The wording was vague. Washington’s Syrian Kurdish partners have said they will welcome the return of Syrians displaced from the territories in question. Resettling up to 3 million people, as Erdoğan discussed doing this week, is another matter entirely.

This was the plan revealed by Erdoğan at his speech to the UNGA this week, during which he proposed a donor conference to gather financial support to help return Syrian refugees from their host countries.

Such a plan most likely rests on U.S. support. Turkey has captured territory from the SDF in northwest Syria in two previous operations, but an invasion of the 600-km-long area controlled by the group along Turkey’s southern border, SDF commander Mazloum Kobani has warned, would lead to a far more destructive conflict.

Yet Erdoğan appears to have come away from the UNGA with little more than a phone call and a handshake from Trump.

The president was likely occupied with other matters this week. Instead of the tete-a-tete Erdoğan had been hoping for, Turkish Presidential spokesman İbrahim Kalın held a meeting with James Jeffrey, the U.S. Syria envoy who has presided over glacial progress on resolving the Turkish-Kurdish impasse since taking the position last year.

With days to go until the deadline and no meeting with Trump, talk from Turkish officials and press officials of an impending invasion became remarkably muted. Erdoğan spoke vaguely about the safe zone plan proceeding on schedule on Friday, though in concrete terms this progress apparently amounted to fly-overs by Turkish jets.

On Friday evening, Foreign Minister Mevlüt Çavuşoğlu muddied the waters by speaking of his dissatisfaction with the progress of talks, which he said had been held up over disagreements of the extent of the proposed safe zone.

This is far from a matter of fine-tuning – the disagreement over the depth of the zone has been constant since the idea came up for discussion in January, long before the agreement in August.

Yet there has been no sign of the swift preparations made by Turkey before its last cross-border incursion into Afrin last year in January, nor the high tensions in border areas and hasty meetings with Russia when Turkey threatened to attack last December.

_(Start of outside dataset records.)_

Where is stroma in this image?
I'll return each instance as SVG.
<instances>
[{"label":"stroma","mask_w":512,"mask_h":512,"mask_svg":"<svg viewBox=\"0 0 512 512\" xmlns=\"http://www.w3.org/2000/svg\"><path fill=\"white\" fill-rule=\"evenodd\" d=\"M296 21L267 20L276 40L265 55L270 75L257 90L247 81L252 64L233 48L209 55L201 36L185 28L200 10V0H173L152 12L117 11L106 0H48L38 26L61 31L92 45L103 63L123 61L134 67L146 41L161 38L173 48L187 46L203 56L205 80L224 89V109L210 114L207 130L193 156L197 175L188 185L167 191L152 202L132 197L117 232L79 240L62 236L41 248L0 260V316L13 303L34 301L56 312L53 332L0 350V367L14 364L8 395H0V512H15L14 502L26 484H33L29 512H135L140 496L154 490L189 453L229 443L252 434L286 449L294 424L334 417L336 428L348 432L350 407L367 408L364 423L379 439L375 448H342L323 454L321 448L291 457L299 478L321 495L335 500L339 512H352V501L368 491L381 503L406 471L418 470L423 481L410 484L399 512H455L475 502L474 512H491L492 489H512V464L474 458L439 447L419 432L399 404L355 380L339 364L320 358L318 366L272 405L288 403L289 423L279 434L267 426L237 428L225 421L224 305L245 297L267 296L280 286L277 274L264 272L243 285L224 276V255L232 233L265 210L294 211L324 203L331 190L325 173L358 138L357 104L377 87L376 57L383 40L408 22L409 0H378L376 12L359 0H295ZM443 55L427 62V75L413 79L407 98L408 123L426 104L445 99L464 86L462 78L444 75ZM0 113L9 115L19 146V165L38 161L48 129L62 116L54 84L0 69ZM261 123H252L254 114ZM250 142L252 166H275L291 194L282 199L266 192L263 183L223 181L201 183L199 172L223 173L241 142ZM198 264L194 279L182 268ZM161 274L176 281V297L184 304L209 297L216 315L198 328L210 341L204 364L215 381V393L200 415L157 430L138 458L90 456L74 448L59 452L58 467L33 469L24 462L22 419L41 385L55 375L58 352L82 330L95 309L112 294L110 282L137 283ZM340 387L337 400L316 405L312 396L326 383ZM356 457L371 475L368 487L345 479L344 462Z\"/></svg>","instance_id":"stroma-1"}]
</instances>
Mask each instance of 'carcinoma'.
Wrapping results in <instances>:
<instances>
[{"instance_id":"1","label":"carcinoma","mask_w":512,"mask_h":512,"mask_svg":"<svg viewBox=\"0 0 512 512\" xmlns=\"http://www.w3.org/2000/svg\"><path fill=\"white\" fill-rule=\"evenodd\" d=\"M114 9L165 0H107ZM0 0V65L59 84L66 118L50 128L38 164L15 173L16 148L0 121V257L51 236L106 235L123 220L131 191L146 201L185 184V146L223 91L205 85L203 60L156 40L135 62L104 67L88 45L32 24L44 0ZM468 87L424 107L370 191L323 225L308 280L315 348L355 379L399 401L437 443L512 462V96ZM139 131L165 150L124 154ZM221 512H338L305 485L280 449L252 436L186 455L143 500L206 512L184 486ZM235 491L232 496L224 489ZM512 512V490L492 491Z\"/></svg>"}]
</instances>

Nor is there any sign of the movement from the Syrian government. None of Saturday’s front pages in Turkey referred to the possibility of an invasion, nor did popular pro-government columnists touch on the topic.

Viewed in this light, the last month of steadily building pressure over northern Syria and the way it has dissipated with the October deadline looming could well have been a PR exercise that did not quite pan out.

Erdoğan has had prior success gaining concessions from Trump, even if his words often fail to translate into concrete action.

It was Trump’s snap decision to fully withdraw U.S. troops from Syria – reportedly taken without consulting his staff – that paved the way for the current wrangling over the safe zone. And Trump took Ankara’s side again this year, when the delivery of Russian S-400 missile defence systems spurred U.S. Congress to push for sanctions against its NATO allies.

The Turkish president may have wished to create the impression that he had forced more concessions from Trump on the safe zone deal.

Invasion remains an option for Turkey, which has amassed an impressive military force along its border. But for now, a continuation of the status quo, with joint U.S.-Turkish patrols and flyovers in northeast Syria and continued debate over the depth of the safe zone, seems far more likely.